Eine junge Frau aus Rimbach im Landkreis Cham ist Opfer eines Internetbetrugs geworden. Beim Versuch, ein Buch über eine Online-Verkaufsplattform zu verkaufen, wurde sie um einen Betrag von 630 Euro betrogen.
Angeblicher Käufer schickte Phishing-Link
Die 20-Jährige hatte ein Buch online zum Verkauf angeboten. Ein vermeintlicher Käufer meldete sich und schlug eine Online-Zahlung vor. Kurz darauf erhielt die Frau eine E-Mail mit einem Link, der angeblich zur Zahlungsabwicklung dienen sollte. In gutem Glauben klickte sie den Link an, gab ihre Kreditkartendaten ein und bestätigte die Transaktion mit einer TAN.

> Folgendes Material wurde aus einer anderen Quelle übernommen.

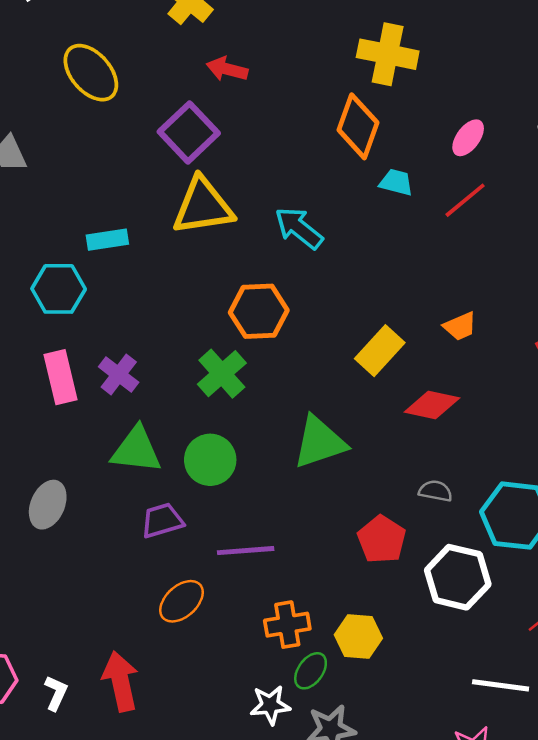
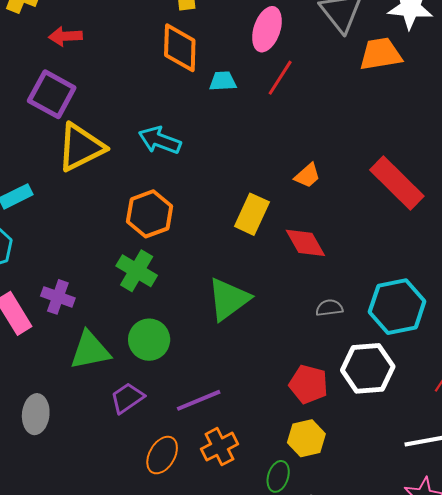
pink ellipse: (468, 138) -> (267, 29), size x1.4
red diamond: (432, 405) -> (305, 243), turned 66
red pentagon: (382, 539) -> (309, 384), moved
orange cross: (287, 625) -> (219, 447), moved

Unberechtigte Abbuchung vom Konto
Kurz nach der Eingabe der Daten bemerkte die Frau eine unberechtigte Abbuchung von ihrem Konto in Höhe von 630 Euro. Sie wandte sich an die Polizei und erstattete Anzeige wegen Betrugs. Die Ermittlungen wurden aufgenommen.
Polizei warnt vor Phishing-Mails
Die Polizei warnt in diesem Zusammenhang vor sogenannten Phishing-Mails. Nutzerinnen und Nutzer von Online-Verkaufsplattformen sollten besonders vorsichtig sein, wenn sie Zahlungsabwicklungen über Drittanbieter durchführen und niemals sensible Daten über unbekannte Links eingeben.